日本のトイレ事情について考える

皆さんのお住いの地域には、いまだにちり紙交換車が来たりしていますか?


「毎度お馴染み、ちり紙交換車でございます。
ご家庭にある古新聞、古雑誌、衣服、ボロ切れ等御座いませんでしょうか?
お声を掛けて頂ければ玄関まで伺いちり紙と交換致します。」と、アナウンスして周ってくるリサイクルの巡回車のことです。
(最近では古紙プラスその他のリサイクル品も回収している様ですが)


しかしちり紙交換と言いつつ、実際に交換して貰えるのは以前からトイレットペーパーでして、本来ならばちり紙交換では無くて「トイレットペーパー交換車」と言わねばなりません。

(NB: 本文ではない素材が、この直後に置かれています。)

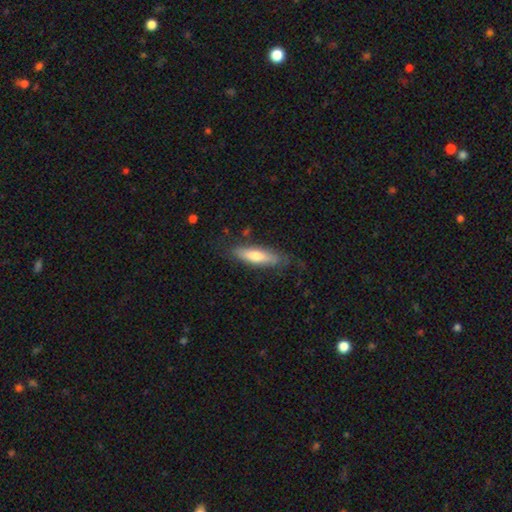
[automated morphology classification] Overall: smooth (66%; featured or disk 29%). How rounded: cigar-shaped (65%; in between 34%). Merging: none (75%).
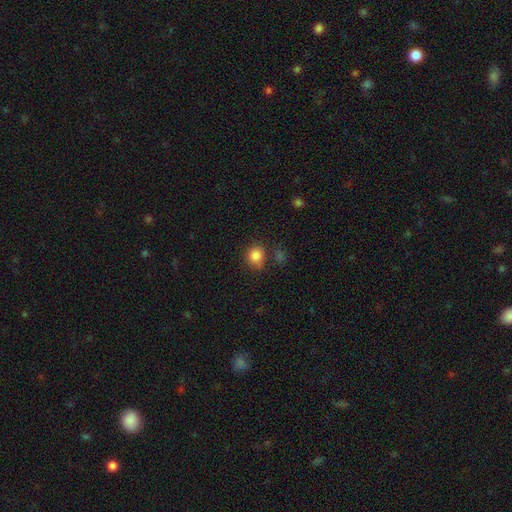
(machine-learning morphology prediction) A smooth galaxy with no disk features (83%) that is round (80%). Merging: none (74%).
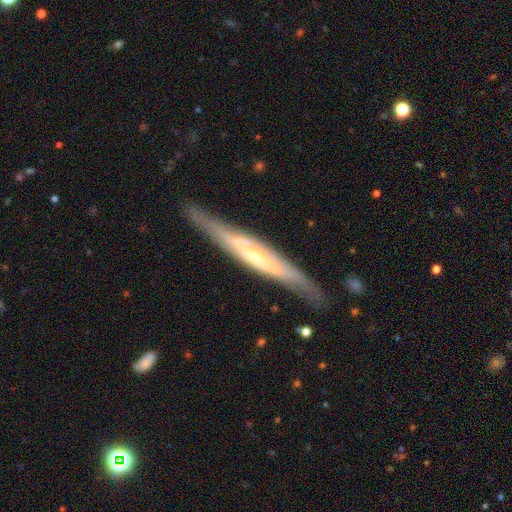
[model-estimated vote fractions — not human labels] Overall: featured or disk (75%). Edge-on disk: yes (82%). Edge-on bulge: rounded (58%; none 33%). Merging: none (78%).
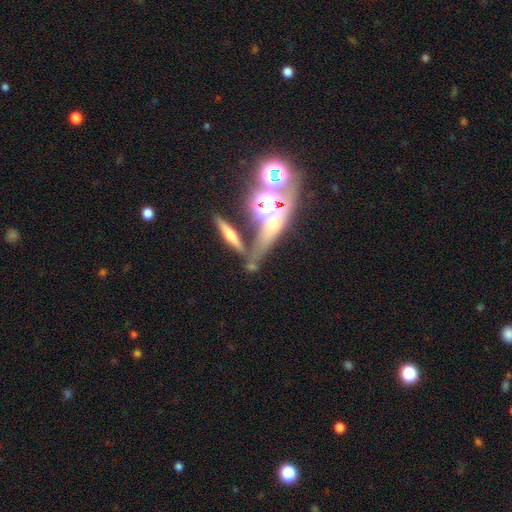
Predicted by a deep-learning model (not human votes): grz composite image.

さて話は少し変わりますが、岐阜の白川町に購入した家が汲み取り式であったので、町から補助金も補填して頂けるということでこの機会に浄化槽のトイレに変えることになりました。


そこで普通の選択であれば洋式トイレにするというのが殆どの場合なのでしょうけれども、連れ合いは施工業者に絶対に和式トイレにして欲しいという話をして、実はちょっと揉めたのですね。


というのは自分は箸も使えないし習字も書けない、小学校の秋の文化祭にはまるで外人が書いたようなヘタクソな象形文字の様な習字を張り出されて、何度も肩身が狭い思いをしてきた経験があるのです。


昨今では海外からの観光客がまた激増してきましてコ○○前の水準に戻り、日本は旅行に関する諸々の調査でもトップクラスの人気のある国になっていますけれども、外国人が日本へ来て唯一恐怖するのが、彼等の呼び名でスクワットトイレ、所謂和式トイレなのです。


かくいう自分も和式トイレは全く使えないと言っても良い位に不得意としており、片手を何処かに掴まっていないと手を離そうものなら後ろへ転がってしまうのですね。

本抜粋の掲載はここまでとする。